• **SOURCE EXTRACT**
━━━━━━

SECURITIES AND EXCHANGE COMMISSION

Washington, D.C. 20549

 

FORM 8-K

 

CURRENT REPORT

 

Pursuant to Section 13 OR 15(d) of The Securities Exchange Act of 1934

 

Date of Report (Date of earliest event reported): December 27, 2024

 

 

PHI GROUP, INC.

(a/k/a PHILUX GLOBAL GROUP INC.)

(Exact name of registrant as specified in its charter)

 

Wyoming   001-38255-NY   90-0114535
(State or other jurisdiction   (Commission   (IRS Employer
of incorporation)   File Number)   Identification No.)

 

17011 Beach Blvd., Suite 900, Huntington Beach, CA   92647
(Address of principal executive offices)   (Zip Code)

 

Registrant’s telephone number, including area code: 714-642-0571

 

N/A

(Former name or former address, if changed since last report)

 

Check the appropriate box below if the Form 8-K filing is intended to simultaneously satisfy the filing obligation of the registrant under any of the following provisions (see General Instruction A.2. below):

 

Written communications pursuant to Rule 425 under the Securities Act (17 CFR 230.425)
   
Soliciting material pursuant to Rule 14a-12 under the Exchange Act (17 CFR 240.14a-12)
   
Precommencement communications pursuant to Rule 14d-2(b) under the Exchange Act (17 CFR 240.14d-2(b))

━━━━━━

• **DATASET EXTRACT**
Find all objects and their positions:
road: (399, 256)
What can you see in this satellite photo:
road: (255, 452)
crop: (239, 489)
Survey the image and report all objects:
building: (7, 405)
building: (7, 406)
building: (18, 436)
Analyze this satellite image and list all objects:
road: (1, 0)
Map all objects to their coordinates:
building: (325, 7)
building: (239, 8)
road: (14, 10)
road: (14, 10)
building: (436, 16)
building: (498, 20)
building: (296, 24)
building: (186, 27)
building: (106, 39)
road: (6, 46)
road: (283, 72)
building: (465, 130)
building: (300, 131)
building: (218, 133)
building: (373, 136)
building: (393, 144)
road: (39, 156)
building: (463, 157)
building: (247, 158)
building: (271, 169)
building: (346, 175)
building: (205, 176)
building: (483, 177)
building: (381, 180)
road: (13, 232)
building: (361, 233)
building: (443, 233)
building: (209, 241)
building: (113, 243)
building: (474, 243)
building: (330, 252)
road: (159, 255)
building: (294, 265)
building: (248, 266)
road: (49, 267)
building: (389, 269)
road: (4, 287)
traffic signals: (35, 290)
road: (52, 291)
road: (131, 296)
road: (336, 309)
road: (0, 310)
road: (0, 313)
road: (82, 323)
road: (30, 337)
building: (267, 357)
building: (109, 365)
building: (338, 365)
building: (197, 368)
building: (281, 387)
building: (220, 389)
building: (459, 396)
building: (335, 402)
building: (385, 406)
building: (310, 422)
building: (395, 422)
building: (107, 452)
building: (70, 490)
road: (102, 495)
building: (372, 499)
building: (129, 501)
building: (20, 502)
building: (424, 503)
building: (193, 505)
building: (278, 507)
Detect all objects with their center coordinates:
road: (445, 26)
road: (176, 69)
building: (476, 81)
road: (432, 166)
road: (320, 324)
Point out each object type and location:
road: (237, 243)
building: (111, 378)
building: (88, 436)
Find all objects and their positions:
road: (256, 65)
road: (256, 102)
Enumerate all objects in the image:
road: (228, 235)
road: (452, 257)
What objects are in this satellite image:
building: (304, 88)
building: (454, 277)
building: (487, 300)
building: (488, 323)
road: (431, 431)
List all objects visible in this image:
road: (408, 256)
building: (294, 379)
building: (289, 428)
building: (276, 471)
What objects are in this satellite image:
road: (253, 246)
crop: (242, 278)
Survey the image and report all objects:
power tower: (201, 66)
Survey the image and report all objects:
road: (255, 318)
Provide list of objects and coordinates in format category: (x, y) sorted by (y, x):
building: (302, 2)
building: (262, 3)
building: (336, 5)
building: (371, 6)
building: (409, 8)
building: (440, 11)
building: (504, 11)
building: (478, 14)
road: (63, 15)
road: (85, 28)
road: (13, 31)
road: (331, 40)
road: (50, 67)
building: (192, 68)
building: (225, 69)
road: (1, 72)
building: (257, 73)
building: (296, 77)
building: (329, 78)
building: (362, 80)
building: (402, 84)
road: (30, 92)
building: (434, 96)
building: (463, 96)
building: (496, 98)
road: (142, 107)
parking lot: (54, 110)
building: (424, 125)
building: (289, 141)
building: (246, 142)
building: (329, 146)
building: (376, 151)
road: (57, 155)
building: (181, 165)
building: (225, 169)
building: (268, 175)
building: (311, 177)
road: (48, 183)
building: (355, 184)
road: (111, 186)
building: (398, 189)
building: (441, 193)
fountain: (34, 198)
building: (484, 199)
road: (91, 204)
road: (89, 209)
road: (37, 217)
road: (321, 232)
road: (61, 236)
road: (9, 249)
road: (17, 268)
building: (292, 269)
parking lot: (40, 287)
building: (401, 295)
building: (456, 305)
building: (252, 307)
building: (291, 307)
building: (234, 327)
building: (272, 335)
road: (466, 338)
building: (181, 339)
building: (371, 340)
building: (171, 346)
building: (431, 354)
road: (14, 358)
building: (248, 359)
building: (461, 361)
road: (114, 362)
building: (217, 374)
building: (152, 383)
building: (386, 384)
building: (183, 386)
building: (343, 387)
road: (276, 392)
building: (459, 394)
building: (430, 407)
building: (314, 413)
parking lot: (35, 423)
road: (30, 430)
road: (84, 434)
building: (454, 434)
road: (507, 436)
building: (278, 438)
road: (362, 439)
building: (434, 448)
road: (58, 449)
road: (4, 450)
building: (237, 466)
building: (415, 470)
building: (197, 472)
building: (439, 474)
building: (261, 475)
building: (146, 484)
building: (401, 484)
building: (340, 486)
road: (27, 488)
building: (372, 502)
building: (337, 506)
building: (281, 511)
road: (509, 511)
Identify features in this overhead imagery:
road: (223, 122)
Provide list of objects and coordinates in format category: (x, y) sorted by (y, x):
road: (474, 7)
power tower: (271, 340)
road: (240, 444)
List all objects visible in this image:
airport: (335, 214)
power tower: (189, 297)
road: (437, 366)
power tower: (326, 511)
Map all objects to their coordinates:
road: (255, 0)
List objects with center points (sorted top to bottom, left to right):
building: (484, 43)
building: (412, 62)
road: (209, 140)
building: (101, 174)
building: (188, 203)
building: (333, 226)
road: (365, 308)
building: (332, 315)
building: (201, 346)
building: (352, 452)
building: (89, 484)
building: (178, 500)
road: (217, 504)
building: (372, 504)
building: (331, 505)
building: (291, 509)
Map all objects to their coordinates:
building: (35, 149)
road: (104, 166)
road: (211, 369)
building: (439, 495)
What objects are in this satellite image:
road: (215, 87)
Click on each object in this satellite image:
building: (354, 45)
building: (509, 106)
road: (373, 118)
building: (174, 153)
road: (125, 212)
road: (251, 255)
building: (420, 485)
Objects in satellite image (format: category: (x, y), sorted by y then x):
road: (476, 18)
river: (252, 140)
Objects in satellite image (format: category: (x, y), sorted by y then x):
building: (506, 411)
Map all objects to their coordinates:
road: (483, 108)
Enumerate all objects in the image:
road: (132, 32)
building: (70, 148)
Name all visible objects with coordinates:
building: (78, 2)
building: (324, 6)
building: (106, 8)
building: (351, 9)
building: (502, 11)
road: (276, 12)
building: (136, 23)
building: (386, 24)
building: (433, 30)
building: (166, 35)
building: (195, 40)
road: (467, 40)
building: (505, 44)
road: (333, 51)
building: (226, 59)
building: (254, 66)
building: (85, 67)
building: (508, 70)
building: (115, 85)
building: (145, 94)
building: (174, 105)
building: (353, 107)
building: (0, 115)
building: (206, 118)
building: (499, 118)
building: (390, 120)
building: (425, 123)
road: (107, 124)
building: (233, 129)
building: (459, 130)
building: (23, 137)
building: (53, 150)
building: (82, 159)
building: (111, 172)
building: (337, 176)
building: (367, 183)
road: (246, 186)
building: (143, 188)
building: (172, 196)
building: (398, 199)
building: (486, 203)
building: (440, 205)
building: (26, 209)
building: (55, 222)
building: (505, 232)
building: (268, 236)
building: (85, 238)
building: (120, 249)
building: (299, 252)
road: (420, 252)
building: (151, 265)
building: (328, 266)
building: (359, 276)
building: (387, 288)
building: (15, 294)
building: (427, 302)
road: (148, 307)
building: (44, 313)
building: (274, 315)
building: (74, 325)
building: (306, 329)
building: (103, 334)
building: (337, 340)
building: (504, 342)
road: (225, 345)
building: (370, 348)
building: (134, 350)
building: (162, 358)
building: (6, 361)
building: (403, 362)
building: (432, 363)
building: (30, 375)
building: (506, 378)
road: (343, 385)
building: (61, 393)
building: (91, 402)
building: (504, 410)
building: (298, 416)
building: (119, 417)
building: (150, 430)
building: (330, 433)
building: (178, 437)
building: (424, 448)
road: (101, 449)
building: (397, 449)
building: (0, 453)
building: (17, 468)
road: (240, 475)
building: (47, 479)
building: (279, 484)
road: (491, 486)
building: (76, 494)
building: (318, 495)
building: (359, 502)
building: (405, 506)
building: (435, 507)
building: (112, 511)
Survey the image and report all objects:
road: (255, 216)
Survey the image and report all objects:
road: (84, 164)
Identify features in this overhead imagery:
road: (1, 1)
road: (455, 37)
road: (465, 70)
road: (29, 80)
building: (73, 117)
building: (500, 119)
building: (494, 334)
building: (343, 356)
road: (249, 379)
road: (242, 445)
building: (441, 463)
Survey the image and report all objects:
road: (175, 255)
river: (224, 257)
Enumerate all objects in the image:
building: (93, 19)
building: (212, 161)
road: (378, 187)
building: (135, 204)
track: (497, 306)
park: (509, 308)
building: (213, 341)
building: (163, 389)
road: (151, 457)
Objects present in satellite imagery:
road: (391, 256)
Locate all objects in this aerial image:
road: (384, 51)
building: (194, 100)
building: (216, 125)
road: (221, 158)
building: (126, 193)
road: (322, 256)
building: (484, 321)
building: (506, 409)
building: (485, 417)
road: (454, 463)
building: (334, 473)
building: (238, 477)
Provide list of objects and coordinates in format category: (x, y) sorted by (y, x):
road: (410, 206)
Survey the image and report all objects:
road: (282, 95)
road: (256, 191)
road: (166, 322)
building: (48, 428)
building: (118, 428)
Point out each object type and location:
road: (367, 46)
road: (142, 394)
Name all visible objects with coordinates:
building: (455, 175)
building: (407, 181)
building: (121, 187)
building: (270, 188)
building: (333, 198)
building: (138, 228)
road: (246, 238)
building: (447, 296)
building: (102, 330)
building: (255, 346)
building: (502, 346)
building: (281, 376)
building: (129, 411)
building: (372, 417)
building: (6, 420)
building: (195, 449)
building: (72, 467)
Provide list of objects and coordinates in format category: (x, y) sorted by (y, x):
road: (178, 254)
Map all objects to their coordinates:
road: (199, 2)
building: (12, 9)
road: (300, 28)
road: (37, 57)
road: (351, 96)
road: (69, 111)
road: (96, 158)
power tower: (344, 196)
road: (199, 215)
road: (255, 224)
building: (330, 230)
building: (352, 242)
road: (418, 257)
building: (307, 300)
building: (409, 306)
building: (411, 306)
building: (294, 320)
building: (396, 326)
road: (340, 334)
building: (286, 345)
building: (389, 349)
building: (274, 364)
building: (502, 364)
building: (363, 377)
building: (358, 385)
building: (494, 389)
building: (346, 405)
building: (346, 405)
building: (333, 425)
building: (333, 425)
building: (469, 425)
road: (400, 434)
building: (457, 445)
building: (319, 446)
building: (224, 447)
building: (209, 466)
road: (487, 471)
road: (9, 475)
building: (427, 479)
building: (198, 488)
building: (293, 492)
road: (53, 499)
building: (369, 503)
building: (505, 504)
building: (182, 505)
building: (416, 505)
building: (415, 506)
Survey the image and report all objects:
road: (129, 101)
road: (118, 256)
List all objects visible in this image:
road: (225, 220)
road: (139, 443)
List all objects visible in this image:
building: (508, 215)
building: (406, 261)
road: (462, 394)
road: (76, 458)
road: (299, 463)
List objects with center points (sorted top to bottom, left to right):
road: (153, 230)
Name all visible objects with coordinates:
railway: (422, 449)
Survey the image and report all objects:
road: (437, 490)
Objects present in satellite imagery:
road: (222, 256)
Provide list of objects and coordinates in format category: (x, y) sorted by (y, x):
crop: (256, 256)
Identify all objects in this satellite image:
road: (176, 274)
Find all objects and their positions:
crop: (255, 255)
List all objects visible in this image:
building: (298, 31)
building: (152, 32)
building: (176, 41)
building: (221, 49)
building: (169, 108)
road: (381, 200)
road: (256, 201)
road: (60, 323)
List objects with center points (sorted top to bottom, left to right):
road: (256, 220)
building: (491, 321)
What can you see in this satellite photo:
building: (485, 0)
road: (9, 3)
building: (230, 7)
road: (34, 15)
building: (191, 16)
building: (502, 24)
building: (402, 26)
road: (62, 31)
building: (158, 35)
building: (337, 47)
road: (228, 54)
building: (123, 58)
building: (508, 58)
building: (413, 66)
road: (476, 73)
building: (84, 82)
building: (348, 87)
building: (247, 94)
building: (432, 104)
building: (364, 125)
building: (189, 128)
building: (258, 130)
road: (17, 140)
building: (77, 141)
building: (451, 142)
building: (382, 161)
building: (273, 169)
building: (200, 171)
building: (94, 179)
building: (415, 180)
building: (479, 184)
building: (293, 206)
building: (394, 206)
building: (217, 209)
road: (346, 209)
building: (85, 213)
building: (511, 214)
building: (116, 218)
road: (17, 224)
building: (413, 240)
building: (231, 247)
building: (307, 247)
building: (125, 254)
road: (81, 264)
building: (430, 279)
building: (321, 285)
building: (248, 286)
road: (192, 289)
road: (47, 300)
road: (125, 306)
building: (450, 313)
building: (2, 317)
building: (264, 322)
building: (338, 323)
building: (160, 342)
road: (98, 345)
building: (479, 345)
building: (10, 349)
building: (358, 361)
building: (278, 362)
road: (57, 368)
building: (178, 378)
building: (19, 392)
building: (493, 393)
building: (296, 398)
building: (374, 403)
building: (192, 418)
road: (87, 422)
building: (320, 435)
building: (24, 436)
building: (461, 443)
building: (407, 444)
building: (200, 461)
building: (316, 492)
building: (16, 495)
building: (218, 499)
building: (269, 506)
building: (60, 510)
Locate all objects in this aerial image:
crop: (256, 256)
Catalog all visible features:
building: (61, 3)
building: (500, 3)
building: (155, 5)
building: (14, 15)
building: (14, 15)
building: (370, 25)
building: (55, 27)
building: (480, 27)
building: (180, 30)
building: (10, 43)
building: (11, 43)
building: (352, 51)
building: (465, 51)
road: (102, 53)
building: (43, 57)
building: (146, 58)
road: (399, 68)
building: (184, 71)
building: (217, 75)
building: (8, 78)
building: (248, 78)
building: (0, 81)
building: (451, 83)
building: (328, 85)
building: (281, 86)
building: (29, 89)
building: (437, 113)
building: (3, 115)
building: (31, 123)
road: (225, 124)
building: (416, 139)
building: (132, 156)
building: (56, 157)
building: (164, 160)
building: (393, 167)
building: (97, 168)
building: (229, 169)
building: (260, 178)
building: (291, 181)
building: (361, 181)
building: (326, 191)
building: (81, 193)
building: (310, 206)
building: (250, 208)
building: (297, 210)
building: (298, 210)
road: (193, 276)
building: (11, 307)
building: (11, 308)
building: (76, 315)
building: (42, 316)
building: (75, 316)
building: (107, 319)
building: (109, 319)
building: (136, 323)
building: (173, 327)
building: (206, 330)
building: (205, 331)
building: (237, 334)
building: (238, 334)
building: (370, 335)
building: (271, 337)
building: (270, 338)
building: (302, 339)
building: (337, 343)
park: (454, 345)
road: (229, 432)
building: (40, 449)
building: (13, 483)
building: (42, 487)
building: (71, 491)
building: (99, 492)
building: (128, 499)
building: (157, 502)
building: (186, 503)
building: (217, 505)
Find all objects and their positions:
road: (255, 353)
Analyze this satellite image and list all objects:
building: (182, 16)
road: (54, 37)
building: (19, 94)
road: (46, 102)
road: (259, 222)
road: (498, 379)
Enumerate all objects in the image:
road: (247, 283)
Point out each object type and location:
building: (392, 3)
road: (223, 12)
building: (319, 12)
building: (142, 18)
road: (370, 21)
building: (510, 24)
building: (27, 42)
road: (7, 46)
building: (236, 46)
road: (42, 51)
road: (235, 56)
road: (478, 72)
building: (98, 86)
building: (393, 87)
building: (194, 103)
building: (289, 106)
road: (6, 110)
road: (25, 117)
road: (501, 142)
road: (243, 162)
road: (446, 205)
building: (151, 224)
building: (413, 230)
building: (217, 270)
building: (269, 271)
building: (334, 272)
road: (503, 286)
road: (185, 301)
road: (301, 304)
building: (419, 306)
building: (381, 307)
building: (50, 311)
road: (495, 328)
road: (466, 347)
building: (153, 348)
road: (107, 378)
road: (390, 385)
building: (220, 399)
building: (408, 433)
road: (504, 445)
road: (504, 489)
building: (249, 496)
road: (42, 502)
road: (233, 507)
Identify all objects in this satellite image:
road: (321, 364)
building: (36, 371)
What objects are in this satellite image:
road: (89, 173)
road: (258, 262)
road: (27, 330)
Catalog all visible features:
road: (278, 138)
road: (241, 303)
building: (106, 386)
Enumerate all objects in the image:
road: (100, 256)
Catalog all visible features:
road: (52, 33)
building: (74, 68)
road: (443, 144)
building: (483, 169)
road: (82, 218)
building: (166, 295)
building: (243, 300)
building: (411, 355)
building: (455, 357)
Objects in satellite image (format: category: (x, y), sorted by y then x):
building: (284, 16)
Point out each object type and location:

━━━━━━

• **EXERCISE DESCRIPTION**
In the Form 8-K excerpt:
(a) What is the date of the earliest event reported?
(b) What other name is the registrant also known as?
(c) What telephone number is given for the registrant?
Use only the Form 8-K excerpt as your source.

• **RESULT OF THIS TASK**
(a) December 27, 2024
(b) PHILUX GLOBAL GROUP INC.
(c) 714-642-0571